Choosing wooden tables and chairs over man-made materials will give a more natural vibe – and, wood elements aren’t limited to furniture. Set up a jewelry tree on your dresser made of an actual tree branch, or design hanging artwork and sculptures with wood from your backyard. Toss a tree stump stool into the den or living room, and use branches (or branch-inspired design) for curtain rods or chandeliers.
If you don’t love the idea of wooden furniture, perhaps try wicker furniture designed for indoor use. Since this furniture is traditionally used on porches and patios, it helps inspire the outdoorsy tone of your home. Likewise, woven baskets – particularly if they’re made from plant stalks – make beautiful and natural-looking storage containers.
Don’t let these quick ideas limit your creativity. You may find inspiration to mimic the outdoors, by incorporating any of these natural elements:
- Pine cones
The ideas are endless! The next time you’re outside, take a look around, and ask yourself which pieces of nature you can modify to be compatible with your décor.
Add Water Features
Consider setting up a water feature that mimics the sounds of a natural waterfall – for example, a slate water wall is an elegant way to incorporate an indoor waterfall. Water elements, especially flowing water, add a sense of calm and relaxation to a space. They can also contribute to a vibrant and empowering atmosphere, as water is the source of all life. Install a fish tank where you can enjoy the water life, and the sounds of the trickling filter. Or, use tabletop fountains as beautiful centerpieces.
Dress Up Your Décor with Stones
Rocks and stones are can easily give your house a cool, earthy touch of nature. Start by arranging small and medium-sized stones in an opaque vase for a nifty rock terrarium; or, situate pebbles around live potted plants and flowers. If you’re looking for a more permanent solution, consider using stones as a backsplash to your kitchen or bathroom décor.

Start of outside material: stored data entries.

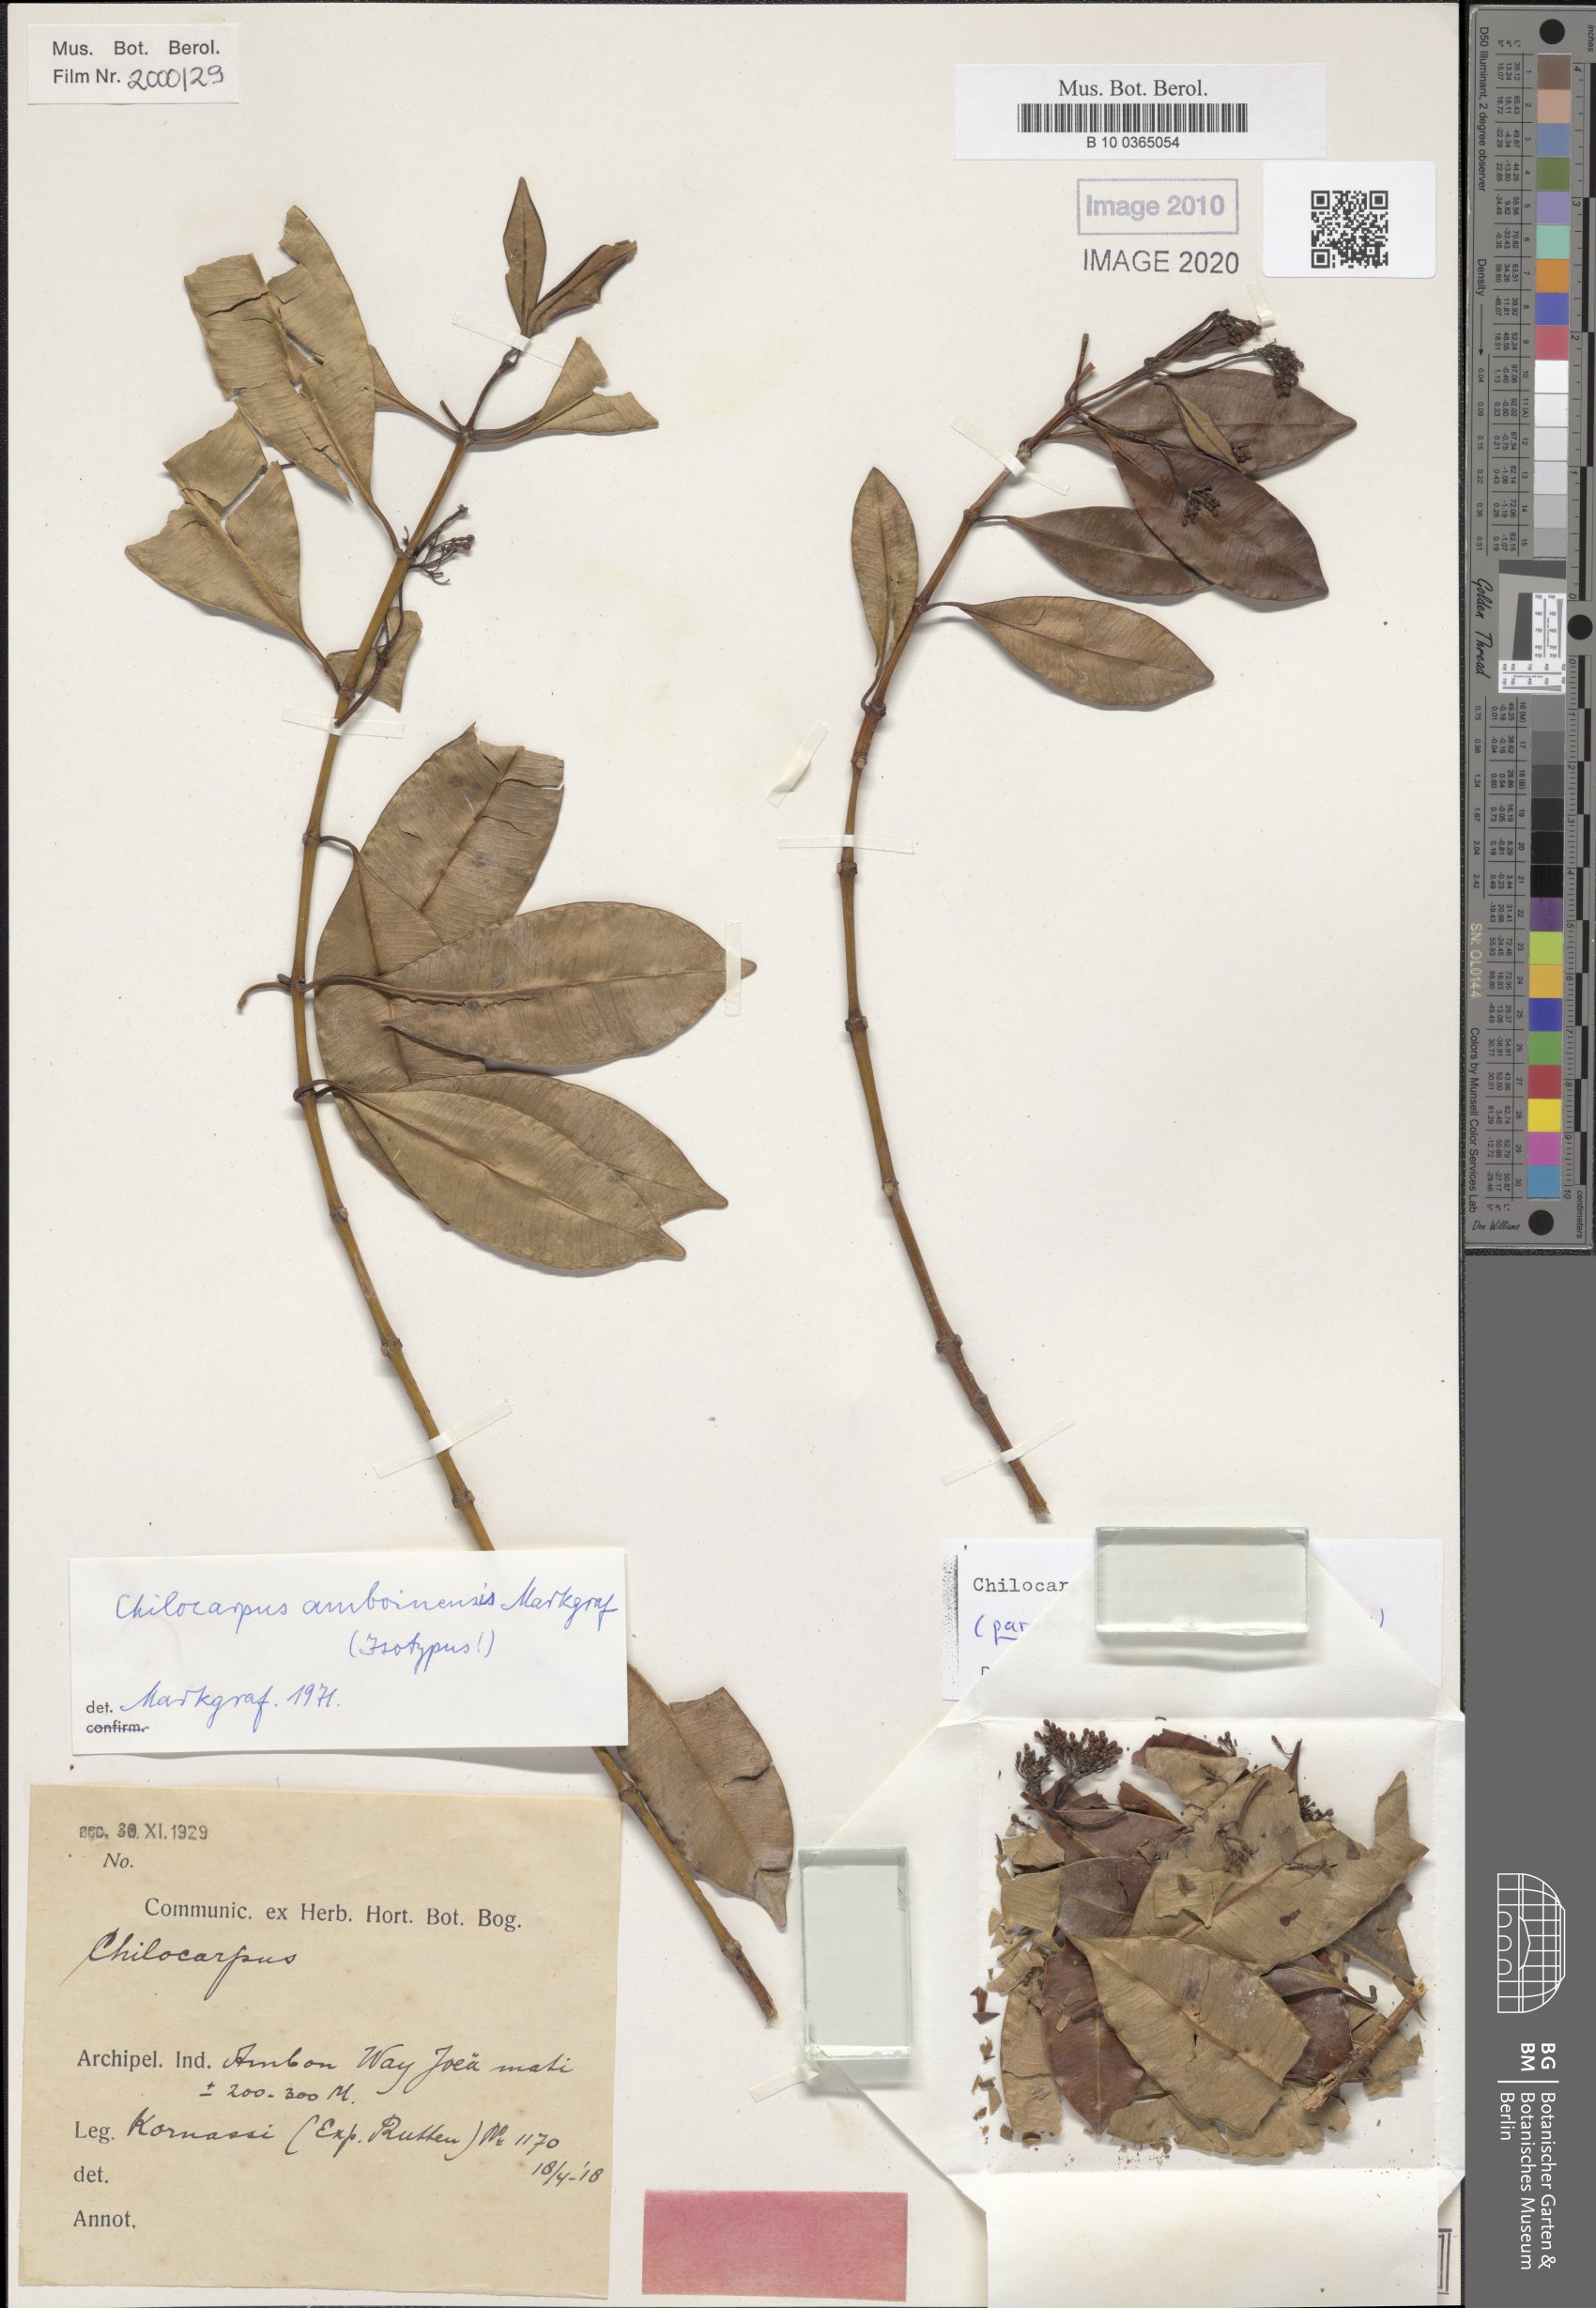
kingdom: Plantae
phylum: Tracheophyta
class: Magnoliopsida
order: Gentianales
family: Apocynaceae
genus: Chilocarpus
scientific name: Chilocarpus denudatus
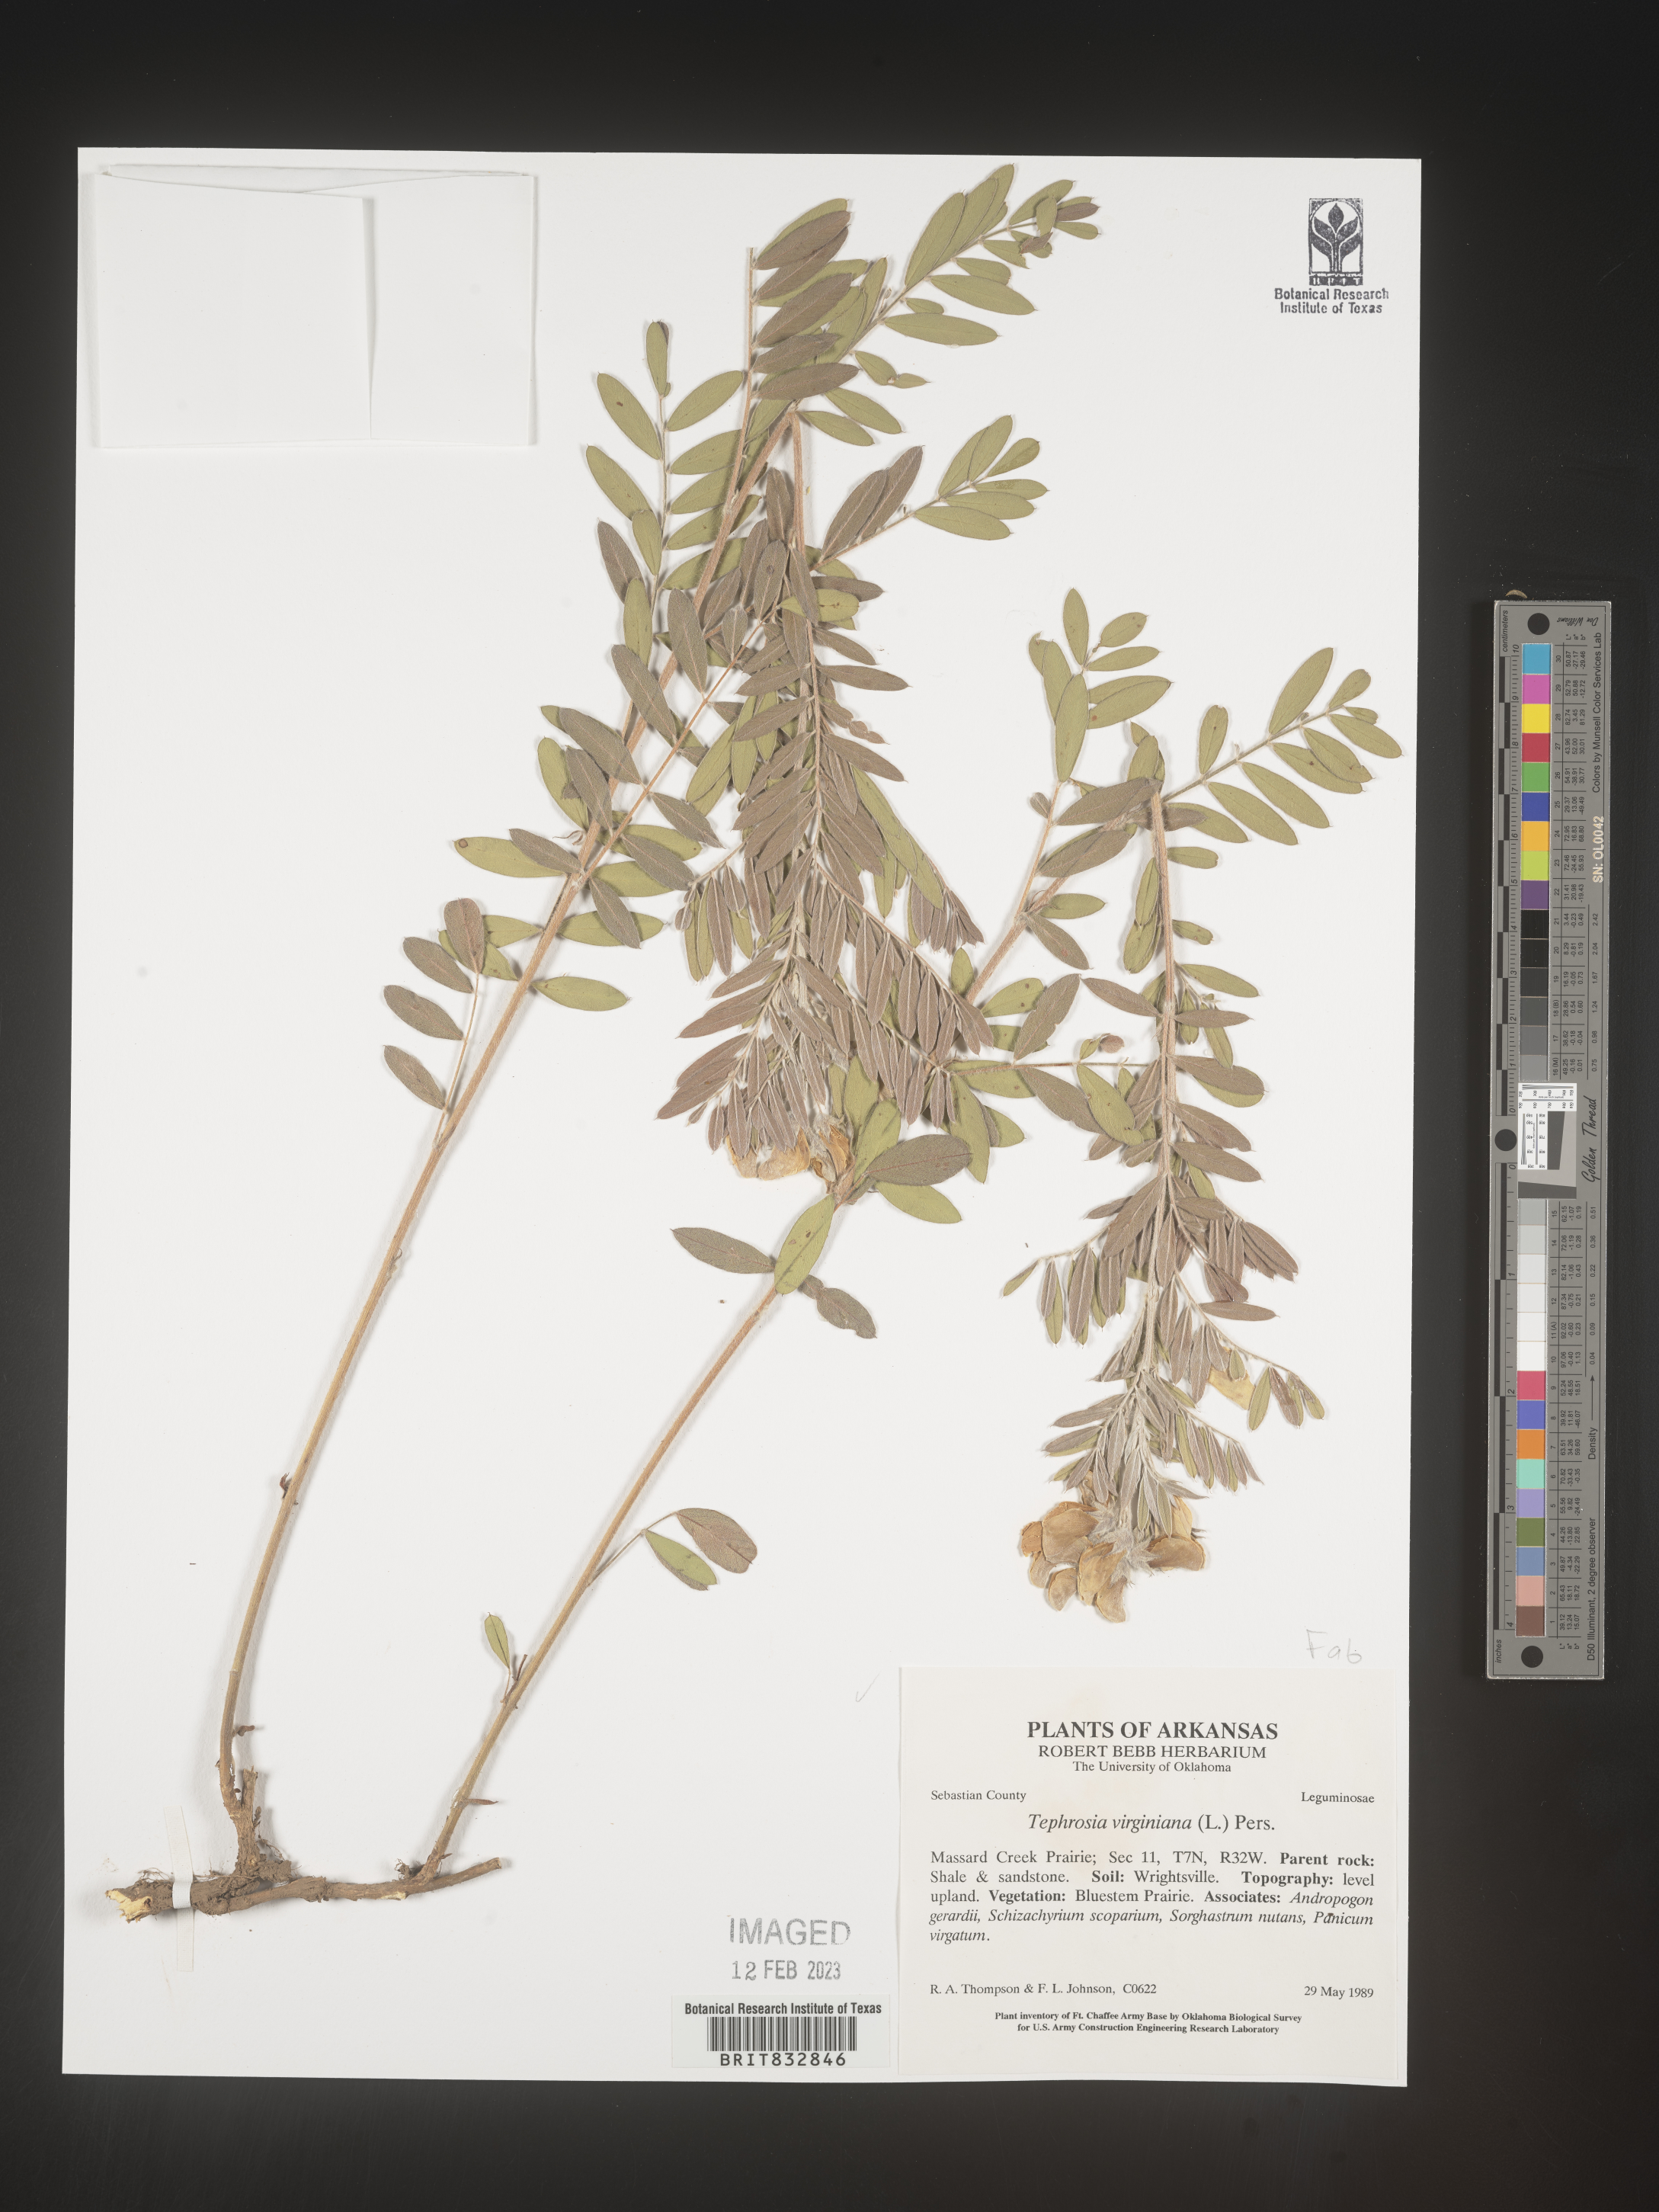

If you find your particular natural geodes somewhat boring, you don’t have to settle for the rocks in your backyard. Gemstones and agates are beautiful natural elements that easily add a flashy pop of color to a shelf, or mantel. You can even use well-cut agates as coasters that your guests will rave about.
Embrace Your Wild Side
Elements reminiscent of wild animals often provide fun and beautiful ways to bring a sense of nature indoors. Animal-print accents like throw pillows, baskets, and wall art can make cute and subtle touches of the wild – but don’t be afraid to think beyond that. A fur rug adds an intriguing and cozy texture to your hardwood flooring, for a simultaneously wild and soft touch. Decorating your bathrooms with seashells, and other ocean-inspired elements, is a great way to bring the sea life into your home. Keeping pet fish, or hanging shed antlers, bring striking natural animal elements to your indoor space.
Be More Open
It seems like such a simple solution, but it’s often passed over – one of the easiest ways to bring in nature is opening up your doors and windows when it’s nice out! Let the natural breeze run through your home, so you can breathe the outside air, even when you’re attending to indoor tasks. Even simply remembering to open the drapes each morning can make a huge difference in how light and fresh your home feels. If it’s a hot and muggy day, or chilly outside, turn on the ceiling fan to give you a touch of a “man-made” breeze that will make it feel like you’re sitting outside.
With these ideas in mind, you can create a livable indoor space that still allows you be connected to the great outdoors. Which one will you start with, on your journey to redecorating your space with nature? Is there anything you’d like to incorporate into your design, but aren’t sure how?